(What you have to do) Take each line of the records below that contains the string "Chinese" and copy it.

(Supplied material)
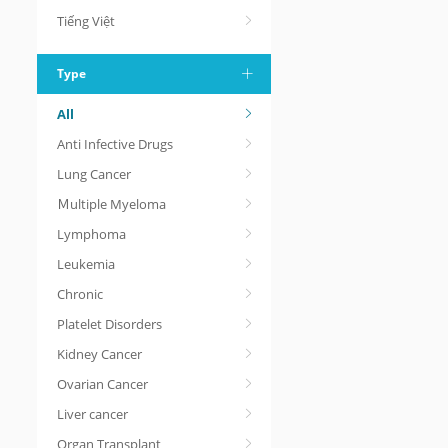
Tiếng Việt
Type
All
Anti Infective Drugs
Lung Cancer
Ｍultiple Myeloma
Lymphoma
Leukemia
Chronic
Platelet Disorders
Kidney Cancer
Ovarian Cancer
Liver cancer
Organ Transplant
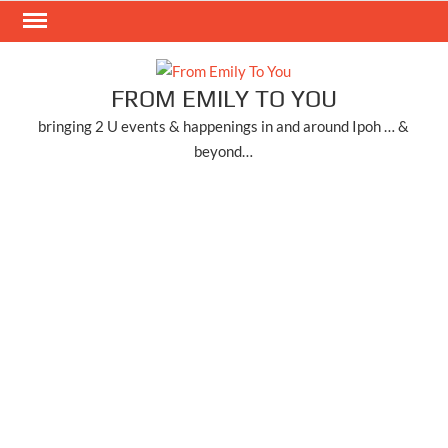
Skip
to
content
FROM EMILY TO YOU
bringing 2 U events & happenings in and around Ipoh … &
beyond…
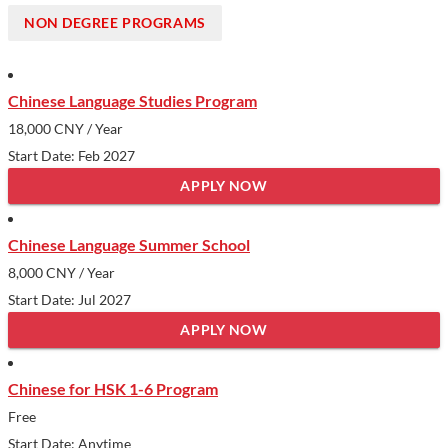
students, PKU boasts a diverse student body and provides
NON DEGREE PROGRAMS
ample opportunities for personal and academic growth in a
setting that encourages creativity and leadership.
Show less
Chinese Language Studies Program
18,000 CNY
/ Year
Start Date: Feb 2027
APPLY NOW
Chinese Language Summer School
8,000 CNY
/ Year
Start Date: Jul 2027
APPLY NOW
Chinese for HSK 1-6 Program
Free
Start Date: Anytime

(Expected answer)
Chinese Language Studies Program
Chinese Language Summer School
Chinese for HSK 1-6 Program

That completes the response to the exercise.